EXERCISE DESCRIPTION:
Every line of the material must be written out again unchanged.

▽

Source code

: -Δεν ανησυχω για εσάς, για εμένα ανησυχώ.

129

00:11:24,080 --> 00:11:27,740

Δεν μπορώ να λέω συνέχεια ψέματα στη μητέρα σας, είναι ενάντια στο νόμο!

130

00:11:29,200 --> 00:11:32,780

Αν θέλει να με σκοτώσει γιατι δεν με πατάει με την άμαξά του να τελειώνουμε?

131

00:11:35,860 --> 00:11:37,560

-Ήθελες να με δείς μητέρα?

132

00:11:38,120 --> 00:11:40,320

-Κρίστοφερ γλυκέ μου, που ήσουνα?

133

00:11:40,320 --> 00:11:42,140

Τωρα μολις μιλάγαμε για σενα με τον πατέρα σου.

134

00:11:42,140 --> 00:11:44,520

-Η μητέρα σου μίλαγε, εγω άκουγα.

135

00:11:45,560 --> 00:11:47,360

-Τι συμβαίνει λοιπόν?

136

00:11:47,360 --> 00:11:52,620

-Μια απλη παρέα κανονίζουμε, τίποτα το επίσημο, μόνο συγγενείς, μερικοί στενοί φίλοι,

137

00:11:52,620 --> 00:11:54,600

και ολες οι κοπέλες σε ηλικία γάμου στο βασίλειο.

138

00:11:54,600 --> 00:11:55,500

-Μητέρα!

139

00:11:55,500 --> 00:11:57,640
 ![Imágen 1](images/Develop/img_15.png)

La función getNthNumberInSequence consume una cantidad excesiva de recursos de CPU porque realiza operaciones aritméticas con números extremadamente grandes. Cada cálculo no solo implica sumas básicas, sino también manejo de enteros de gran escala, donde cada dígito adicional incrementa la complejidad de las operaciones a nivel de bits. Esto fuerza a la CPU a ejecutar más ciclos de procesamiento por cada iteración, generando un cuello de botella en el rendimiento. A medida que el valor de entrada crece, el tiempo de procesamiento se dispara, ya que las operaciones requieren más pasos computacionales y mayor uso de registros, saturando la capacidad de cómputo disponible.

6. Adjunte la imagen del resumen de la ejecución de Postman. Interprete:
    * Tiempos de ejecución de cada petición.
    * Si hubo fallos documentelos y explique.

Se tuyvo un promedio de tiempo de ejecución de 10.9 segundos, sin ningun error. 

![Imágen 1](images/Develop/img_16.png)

△

RESULT:
Source code

: -Δεν ανησυχω για εσάς, για εμένα ανησυχώ.

129

00:11:24,080 --> 00:11:27,740

Δεν μπορώ να λέω συνέχεια ψέματα στη μητέρα σας, είναι ενάντια στο νόμο!

130

00:11:29,200 --> 00:11:32,780

Αν θέλει να με σκοτώσει γιατι δεν με πατάει με την άμαξά του να τελειώνουμε?

131

00:11:35,860 --> 00:11:37,560

-Ήθελες να με δείς μητέρα?

132

00:11:38,120 --> 00:11:40,320

-Κρίστοφερ γλυκέ μου, που ήσουνα?

133

00:11:40,320 --> 00:11:42,140

Τωρα μολις μιλάγαμε για σενα με τον πατέρα σου.

134

00:11:42,140 --> 00:11:44,520

-Η μητέρα σου μίλαγε, εγω άκουγα.

135

00:11:45,560 --> 00:11:47,360

-Τι συμβαίνει λοιπόν?

136

00:11:47,360 --> 00:11:52,620

-Μια απλη παρέα κανονίζουμε, τίποτα το επίσημο, μόνο συγγενείς, μερικοί στενοί φίλοι,

137

00:11:52,620 --> 00:11:54,600

και ολες οι κοπέλες σε ηλικία γάμου στο βασίλειο.

138

00:11:54,600 --> 00:11:55,500

-Μητέρα!

139

00:11:55,500 --> 00:11:57,640
 ![Imágen 1](images/Develop/img_15.png)

La función getNthNumberInSequence consume una cantidad excesiva de recursos de CPU porque realiza operaciones aritméticas con números extremadamente grandes. Cada cálculo no solo implica sumas básicas, sino también manejo de enteros de gran escala, donde cada dígito adicional incrementa la complejidad de las operaciones a nivel de bits. Esto fuerza a la CPU a ejecutar más ciclos de procesamiento por cada iteración, generando un cuello de botella en el rendimiento. A medida que el valor de entrada crece, el tiempo de procesamiento se dispara, ya que las operaciones requieren más pasos computacionales y mayor uso de registros, saturando la capacidad de cómputo disponible.

6. Adjunte la imagen del resumen de la ejecución de Postman. Interprete:
    * Tiempos de ejecución de cada petición.
    * Si hubo fallos documentelos y explique.

Se tuyvo un promedio de tiempo de ejecución de 10.9 segundos, sin ningun error. 

![Imágen 1](images/Develop/img_16.png)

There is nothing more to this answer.